DD and I subsequently had an emotional conversation and, since then, DD has been in contact with me virtually every day with messages and photos and is behaving almost as though nothing has happened. She says I can't think about the past or what I have missed and clearly wants to move forward. I know that she is right in that we cannot change the past and she assures me that she definitely does want us to be involved.

But I am in such turmoil over this. Obviously I am thrilled and excited about the reconciliation and the DGC, but I feel so desperately hurt and upset that she didn't tell any of us about all of these things, especially as I believed that we were close before. I am really struggling, to be honest, although it's early days and there is a lot to come to terms with.

We haven't met DGC1 yet as I think we both felt that it would be better to wait for the baby to be born and then meet them both together, when the emotions have died down a bit. The last thing I want to do is cause her any stress at this time and I sense that they are anxious at our meeting her PILs for the first time. I am also anxious about it, although they sound like lovely people and have been very supportive to DD. But goodness knows what they must think of us. I am also worried about becoming attached to the DGC in case they are taken away from me. I just couldn't put myself through all that again.

So I was wondering if anyone could give me advice if you have been in a similar situation. How easy was it to reconcile? Did the whole family reconcile or was it a piecemeal process? Did you involve any professional help, such as a counsellor or family mediator? Has it worked out? Are things the same and can the relationship ever really recover or is it just different? I really don't want to mess this up, as I have realised how fragile relationships can be, but I am feeling a bit overwhelmed.

OP posts:
Grohnjant · 26/01/2020 13:59

Albinoni just catching up on the thread . I hope you are having a restful weekend .
My DDs BF is so much like LB ( although he is not nearly so highly qualified)

WHAT THIS EXERCISE ASKS ▸
• 1. In the forum thread about reconciling with an estranged daughter, why has the poster not yet met DGC1?
• 2. Write the next part of the forum thread about reconciling with an estranged daughter, picking up after its final sentence.
The lines after this are separate material.

DATA ROWS ▸
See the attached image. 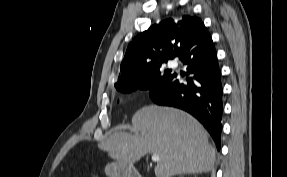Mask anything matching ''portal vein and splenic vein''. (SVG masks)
<instances>
[{"label":"portal vein and splenic vein","instance_id":"18ae733b","mask_svg":"<svg viewBox=\"0 0 287 177\" xmlns=\"http://www.w3.org/2000/svg\"><path fill=\"white\" fill-rule=\"evenodd\" d=\"M151 160H152L153 162H158V161H160V157H159L158 154H152Z\"/></svg>","mask_w":287,"mask_h":177}]
</instances>
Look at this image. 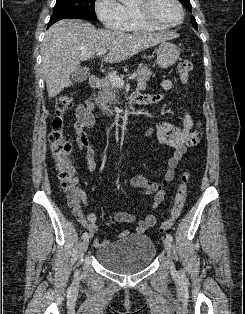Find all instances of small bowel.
I'll list each match as a JSON object with an SVG mask.
<instances>
[{
	"label": "small bowel",
	"mask_w": 245,
	"mask_h": 314,
	"mask_svg": "<svg viewBox=\"0 0 245 314\" xmlns=\"http://www.w3.org/2000/svg\"><path fill=\"white\" fill-rule=\"evenodd\" d=\"M174 83H177L176 78H168L162 81L161 87L163 90H170ZM140 89L145 90L147 84L140 83ZM143 99L139 104H154L163 100L164 95L160 93H143ZM77 121L75 123L76 142L80 150L85 154L86 165L90 171H95L97 163L95 160V151L88 139L86 129L92 128L95 125V117L93 114V104L85 101L77 106L76 109ZM195 125V120L189 111H186L183 116L182 127L178 128L172 126L167 122H159L154 128L146 131L147 137L155 136L162 144H166L173 149L172 154L166 162V171L162 178L158 181H150L143 175H136L129 181V186L143 195L154 194V201L150 208H156L162 205L165 201L166 192L165 187L173 180L175 176V169L181 160L182 156L186 153L188 147L196 145L201 136L202 130L200 126L192 130ZM85 201V196H82ZM110 218L118 223H133L136 221L134 215L127 212L115 211L110 214ZM98 217L95 214L87 216L86 228L90 235H93L97 230ZM157 223V218L153 214L146 215L143 219L138 221L135 232L138 235L144 234L149 228ZM130 234L128 230H123L119 233V237H126ZM95 246L108 244V241L94 240Z\"/></svg>",
	"instance_id": "c3829d8e"
}]
</instances>
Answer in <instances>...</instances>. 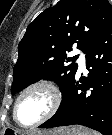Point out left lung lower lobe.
Listing matches in <instances>:
<instances>
[{
	"mask_svg": "<svg viewBox=\"0 0 112 135\" xmlns=\"http://www.w3.org/2000/svg\"><path fill=\"white\" fill-rule=\"evenodd\" d=\"M88 77L75 76L61 104L39 128L83 125L112 135V23L86 52Z\"/></svg>",
	"mask_w": 112,
	"mask_h": 135,
	"instance_id": "1",
	"label": "left lung lower lobe"
}]
</instances>
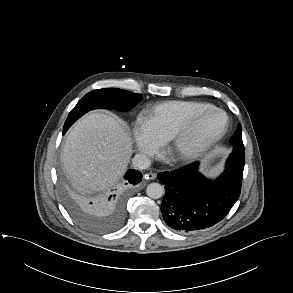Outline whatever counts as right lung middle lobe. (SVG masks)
Wrapping results in <instances>:
<instances>
[{"mask_svg":"<svg viewBox=\"0 0 293 293\" xmlns=\"http://www.w3.org/2000/svg\"><path fill=\"white\" fill-rule=\"evenodd\" d=\"M142 100V96L122 89L107 88L93 90L87 93L73 108L66 119L63 131L68 128L82 115L93 109H115L127 111ZM65 203L73 217L83 227L93 231H108L116 224L111 222L112 214L100 215L92 211L88 205L69 194L65 195Z\"/></svg>","mask_w":293,"mask_h":293,"instance_id":"1","label":"right lung middle lobe"}]
</instances>
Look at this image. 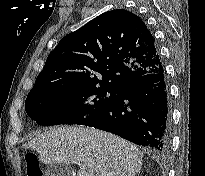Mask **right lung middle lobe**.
Wrapping results in <instances>:
<instances>
[{"instance_id":"right-lung-middle-lobe-1","label":"right lung middle lobe","mask_w":205,"mask_h":176,"mask_svg":"<svg viewBox=\"0 0 205 176\" xmlns=\"http://www.w3.org/2000/svg\"><path fill=\"white\" fill-rule=\"evenodd\" d=\"M108 86H70L29 94L25 110L42 126L85 125L95 119L118 93Z\"/></svg>"}]
</instances>
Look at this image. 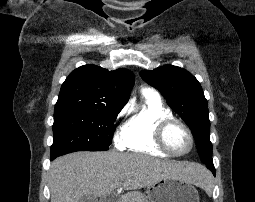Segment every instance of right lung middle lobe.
Here are the masks:
<instances>
[{"instance_id": "1", "label": "right lung middle lobe", "mask_w": 255, "mask_h": 202, "mask_svg": "<svg viewBox=\"0 0 255 202\" xmlns=\"http://www.w3.org/2000/svg\"><path fill=\"white\" fill-rule=\"evenodd\" d=\"M120 111L88 109L54 115L51 159L74 151L108 150L112 125Z\"/></svg>"}]
</instances>
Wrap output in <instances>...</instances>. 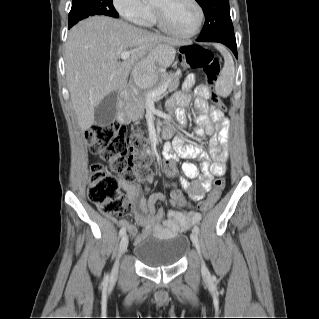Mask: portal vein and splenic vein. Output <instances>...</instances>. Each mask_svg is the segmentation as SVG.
<instances>
[{
    "label": "portal vein and splenic vein",
    "mask_w": 319,
    "mask_h": 319,
    "mask_svg": "<svg viewBox=\"0 0 319 319\" xmlns=\"http://www.w3.org/2000/svg\"><path fill=\"white\" fill-rule=\"evenodd\" d=\"M131 52L130 51H123L120 53V58L123 60H126L130 57ZM167 89V85H164L158 89H155L153 91L148 92L147 94V99H152L155 98L156 96L162 94L163 92H165Z\"/></svg>",
    "instance_id": "1"
}]
</instances>
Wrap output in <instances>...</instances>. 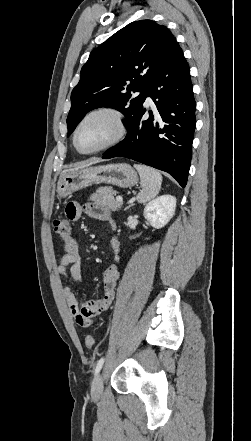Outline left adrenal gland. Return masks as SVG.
I'll list each match as a JSON object with an SVG mask.
<instances>
[{
  "label": "left adrenal gland",
  "mask_w": 251,
  "mask_h": 441,
  "mask_svg": "<svg viewBox=\"0 0 251 441\" xmlns=\"http://www.w3.org/2000/svg\"><path fill=\"white\" fill-rule=\"evenodd\" d=\"M132 206V204L131 205H129L127 208H125V210H127V209H129L130 207Z\"/></svg>",
  "instance_id": "1"
}]
</instances>
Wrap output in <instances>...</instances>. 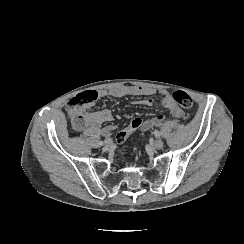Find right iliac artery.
<instances>
[{
  "instance_id": "1",
  "label": "right iliac artery",
  "mask_w": 244,
  "mask_h": 244,
  "mask_svg": "<svg viewBox=\"0 0 244 244\" xmlns=\"http://www.w3.org/2000/svg\"><path fill=\"white\" fill-rule=\"evenodd\" d=\"M103 144H104V143H103L102 141H100V142H99V145H101V146H102Z\"/></svg>"
}]
</instances>
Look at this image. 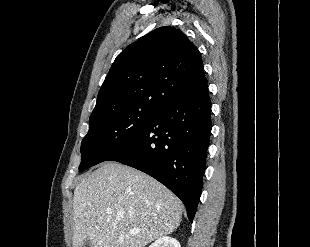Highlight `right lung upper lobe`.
Segmentation results:
<instances>
[{
    "mask_svg": "<svg viewBox=\"0 0 310 247\" xmlns=\"http://www.w3.org/2000/svg\"><path fill=\"white\" fill-rule=\"evenodd\" d=\"M205 84L197 47L181 30L160 27L116 57L90 118L127 108L158 110Z\"/></svg>",
    "mask_w": 310,
    "mask_h": 247,
    "instance_id": "obj_1",
    "label": "right lung upper lobe"
}]
</instances>
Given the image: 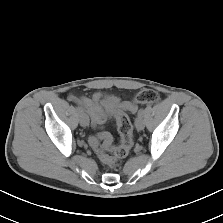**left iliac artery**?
Returning a JSON list of instances; mask_svg holds the SVG:
<instances>
[{"instance_id": "left-iliac-artery-1", "label": "left iliac artery", "mask_w": 223, "mask_h": 223, "mask_svg": "<svg viewBox=\"0 0 223 223\" xmlns=\"http://www.w3.org/2000/svg\"><path fill=\"white\" fill-rule=\"evenodd\" d=\"M143 114H144V110L143 109H140L138 111V114L137 115L141 117V116H143Z\"/></svg>"}]
</instances>
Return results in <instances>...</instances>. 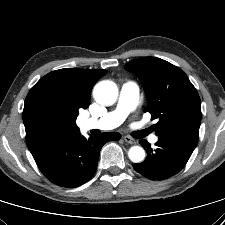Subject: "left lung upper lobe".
Instances as JSON below:
<instances>
[{"mask_svg":"<svg viewBox=\"0 0 225 225\" xmlns=\"http://www.w3.org/2000/svg\"><path fill=\"white\" fill-rule=\"evenodd\" d=\"M125 69L136 74L147 96L145 112L152 119L159 139L195 149L201 123V101L187 75L175 65L156 57L129 62Z\"/></svg>","mask_w":225,"mask_h":225,"instance_id":"left-lung-upper-lobe-1","label":"left lung upper lobe"}]
</instances>
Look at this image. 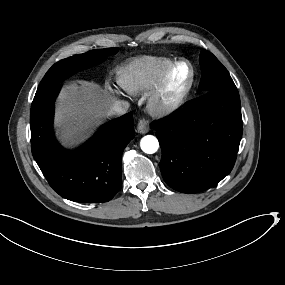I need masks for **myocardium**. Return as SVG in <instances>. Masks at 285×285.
Here are the masks:
<instances>
[{
    "mask_svg": "<svg viewBox=\"0 0 285 285\" xmlns=\"http://www.w3.org/2000/svg\"><path fill=\"white\" fill-rule=\"evenodd\" d=\"M176 74H178V70L171 67L159 82L146 93L144 98L145 108L152 115L165 116L178 109L186 100L193 84V72L191 70H189L188 80L183 82L179 94L170 101L163 99L168 85L175 78Z\"/></svg>",
    "mask_w": 285,
    "mask_h": 285,
    "instance_id": "f54148a6",
    "label": "myocardium"
}]
</instances>
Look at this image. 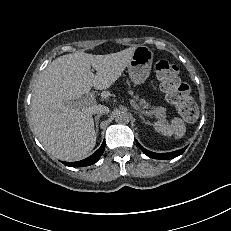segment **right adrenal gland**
<instances>
[{
    "instance_id": "right-adrenal-gland-1",
    "label": "right adrenal gland",
    "mask_w": 231,
    "mask_h": 231,
    "mask_svg": "<svg viewBox=\"0 0 231 231\" xmlns=\"http://www.w3.org/2000/svg\"><path fill=\"white\" fill-rule=\"evenodd\" d=\"M102 116V114H98L97 116H95V131L96 134H98L99 128H98V124H99V119Z\"/></svg>"
}]
</instances>
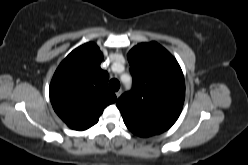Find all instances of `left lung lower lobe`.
<instances>
[{
	"label": "left lung lower lobe",
	"mask_w": 248,
	"mask_h": 165,
	"mask_svg": "<svg viewBox=\"0 0 248 165\" xmlns=\"http://www.w3.org/2000/svg\"><path fill=\"white\" fill-rule=\"evenodd\" d=\"M129 128V130L131 132H133L134 134L138 135V136H141V137H148V136H151V135H154V134H149V133H146V132H143L141 130H137L135 128H132L130 126H127Z\"/></svg>",
	"instance_id": "0a47b994"
}]
</instances>
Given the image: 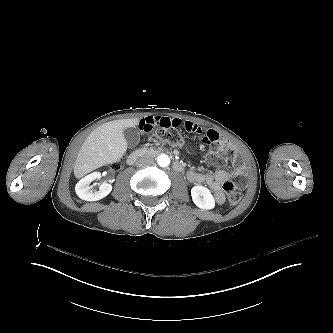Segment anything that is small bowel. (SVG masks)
I'll return each mask as SVG.
<instances>
[{
    "instance_id": "1",
    "label": "small bowel",
    "mask_w": 333,
    "mask_h": 333,
    "mask_svg": "<svg viewBox=\"0 0 333 333\" xmlns=\"http://www.w3.org/2000/svg\"><path fill=\"white\" fill-rule=\"evenodd\" d=\"M181 124V121L178 118H167V117H146L140 120L139 126L140 128L147 132L150 131L152 128L159 126V127H178ZM185 128L189 131L197 130V126L191 122L186 121L184 123ZM206 135L212 140L213 138L221 139L222 137L218 135V133L212 129L208 130ZM233 143L232 142H216L215 144L211 145V152L212 153H220L221 151H232L233 150ZM233 161L241 162L242 161V154L241 153H234L233 154ZM210 164L211 165H219L220 164V157L219 156H211L210 157ZM236 174V169L234 175ZM187 179L193 183H202L205 184L212 192L215 202L217 204H223L225 201V190L224 185L226 182L230 181L229 174L225 170H217L215 172H196V171H188L187 172Z\"/></svg>"
}]
</instances>
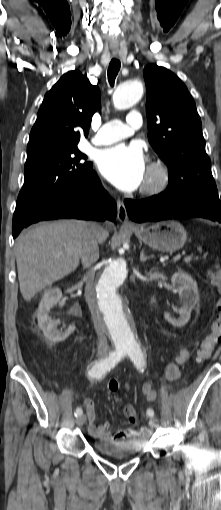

TASK-BY-TASK ANSWERS ▸
• 1. They felt it would be better to wait for the baby to be born and then meet both together, once the emotions have died down a bit.

• 2.
He has completely changed my DD , it’s almost like he is inhabiting her. She too has changed from having a very tolerant , inclusive , left leaning view of life ( as we do ) to being the polar opposite ( like he is ) . She too “parrots “ his views and even her ‘turn of phrase’ is the same as his . In fact not long into their relationship they decided to merge all their social media /e mail accounts so I could never be sure who was actually sending/reading the messages. She handed total control to him. She previously had been very independent..

Like you we were not allowed to know any of their addresses ( they moved a lot due to chaotic lifestyle ) DH and I were on holiday and wanted to send her a postcard ( family tradition -no ulterior motive ) so text to ask for address . Reply came - “ why ? Are you trying to stalk us now ?”Only with a few more expletives. Again, like you, we would never have dreamed of turning up to them unannounced and uninvited .

She also has told us that BF has taught her so much about love and life and she now realises just how awful all her family are,

I could go on and on with the similarities.

My DH , like yours , says it’s impossible to try and understand, reason with or rationalise the situation as it is not normal, reasonable or rational . Ordinary rules do not apply .

I found talking to my DD on her own had very little effect, in fact, it often seemed to make things worse .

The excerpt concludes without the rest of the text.